EXCERPT TO READ
╔══

Kris Cody-Johnson describes the committee formed in Wisconsin to Study Data Protection. That committee will study how student data are collected and safeguarded.

What Happened In Your State This July?

This is the next in a monthly series to inform members about what is going on in your state.

capitol buildingThis past month, ten policy analysts published reports about what occurred in the following states: California, Connecticut, Kentucky, Louisiana, New Hampshire, Ohio, Oklahoma, Texas, Vermont and Wisconsin. The reports range from prekindergarten through higher education.

Anne Slonaker reports on Act 166: An act relating to providing access to publicly funded prekindergarten in Vermont for all children ages 3 and 4 for two years.

Kris Cody-Johnson reported on a number of issues in Wisconsin. In Milwaukee Schools Face Tumult,  she describes the conflict between legislators who wish to convert traditional public schools to charters and the families of color who wish to retain some local control. SAGE Program Ends describes the Wisconsin legislature eliminating a successful program for low-income students in kindergarten through third grade and replacing it with instructional coaching for teachers and one-on-one tutoring for students.

The transfer of public monies to private schools was illustrated in the following posts: Wisconsin Special Needs Voucher Law in which SB 615 permitted children with disabilities to attend private schools with a $12,000 voucher and Wisconsin Voucher Expansion. In the latter post, Kris Cody-Johnson described the implications of private schools receiving public funding without the same requirements imposed on public schools. She wrote that a Christian school receiving public funding required “parents to provide a birth certificate to know the child’s born gender and sign a parent handbook listing what a student can be disciplined and expelled for, including homosexuality.” Senator Johnson Works to Stop DOJ Investigations Protecting Title II outlines the efforts of United States Senator Ron Johnson (R-WI) introducing an amendment that would bar the Department of Justice from enforcing the Americans with Disabilities Act for private schools receiving public funding.

╚══

QUESTIONS
[1] From the excerpt on July state reports, extract the passage from "Anne Slonaker reports" up to and including "for two years.".
[2] For each statement, answer yes or no depending on whether it agrees with the excerpt on July state reports, and quote the words from that excerpt that decide it: (a) Ten policy analysts published reports this past month. (b) SB 615 let children with disabilities attend private schools with a $10,000 voucher. (c) Anne Slonaker reported on an act about access to publicly funded prekindergarten in Vermont.

RECORDED DATA
╔══

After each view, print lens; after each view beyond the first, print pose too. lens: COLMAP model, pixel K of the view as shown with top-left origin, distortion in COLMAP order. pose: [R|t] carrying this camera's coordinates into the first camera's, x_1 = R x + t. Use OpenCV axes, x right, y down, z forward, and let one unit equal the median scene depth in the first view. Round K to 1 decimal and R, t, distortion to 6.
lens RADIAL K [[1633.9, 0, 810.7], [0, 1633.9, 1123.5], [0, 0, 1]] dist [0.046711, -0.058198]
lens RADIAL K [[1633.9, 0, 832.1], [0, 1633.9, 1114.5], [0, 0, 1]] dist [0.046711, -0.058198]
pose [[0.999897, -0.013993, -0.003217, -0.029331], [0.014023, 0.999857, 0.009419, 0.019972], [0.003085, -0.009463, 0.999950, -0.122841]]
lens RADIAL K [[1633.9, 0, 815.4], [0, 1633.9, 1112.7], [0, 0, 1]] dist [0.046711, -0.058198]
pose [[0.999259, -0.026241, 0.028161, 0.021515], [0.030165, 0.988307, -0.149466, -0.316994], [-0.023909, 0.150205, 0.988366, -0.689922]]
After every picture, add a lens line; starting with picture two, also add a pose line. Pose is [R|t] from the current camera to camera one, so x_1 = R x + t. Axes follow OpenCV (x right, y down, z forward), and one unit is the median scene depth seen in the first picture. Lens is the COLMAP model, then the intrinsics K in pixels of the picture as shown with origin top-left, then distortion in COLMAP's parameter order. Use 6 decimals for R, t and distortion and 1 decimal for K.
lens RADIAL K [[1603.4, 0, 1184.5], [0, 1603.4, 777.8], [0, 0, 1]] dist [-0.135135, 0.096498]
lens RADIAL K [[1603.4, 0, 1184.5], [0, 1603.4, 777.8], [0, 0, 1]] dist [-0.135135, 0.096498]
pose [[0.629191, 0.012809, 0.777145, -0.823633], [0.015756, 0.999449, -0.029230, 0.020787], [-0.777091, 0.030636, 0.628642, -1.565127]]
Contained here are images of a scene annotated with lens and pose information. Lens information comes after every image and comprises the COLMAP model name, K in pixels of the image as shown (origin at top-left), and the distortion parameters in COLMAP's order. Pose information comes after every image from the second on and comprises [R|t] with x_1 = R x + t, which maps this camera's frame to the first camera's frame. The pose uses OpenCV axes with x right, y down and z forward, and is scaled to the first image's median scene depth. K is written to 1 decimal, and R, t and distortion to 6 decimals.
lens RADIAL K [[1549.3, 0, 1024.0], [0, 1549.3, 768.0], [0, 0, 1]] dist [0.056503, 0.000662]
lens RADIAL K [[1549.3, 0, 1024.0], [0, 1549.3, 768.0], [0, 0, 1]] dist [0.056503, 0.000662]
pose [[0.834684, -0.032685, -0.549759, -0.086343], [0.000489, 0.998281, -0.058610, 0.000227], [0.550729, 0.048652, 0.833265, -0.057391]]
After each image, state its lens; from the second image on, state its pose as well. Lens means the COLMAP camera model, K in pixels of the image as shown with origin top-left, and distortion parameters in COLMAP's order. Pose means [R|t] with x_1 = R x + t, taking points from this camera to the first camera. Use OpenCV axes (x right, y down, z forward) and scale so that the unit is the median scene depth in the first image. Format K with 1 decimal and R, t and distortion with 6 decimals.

╚══

ANSWERS GIVEN
[1]
Anne Slonaker reports on Act 166: An act relating to providing access to publicly funded prekindergarten in Vermont for all children ages 3 and 4 for two years.

[2]
(a) Yes: "ten policy analysts published reports"
(b) No: "SB 615 permitted children with disabilities to attend private schools with a $12,000 voucher"
(c) Yes: "Anne Slonaker reports on Act 166: An act relating to providing access to publicly funded prekindergarten in Vermont"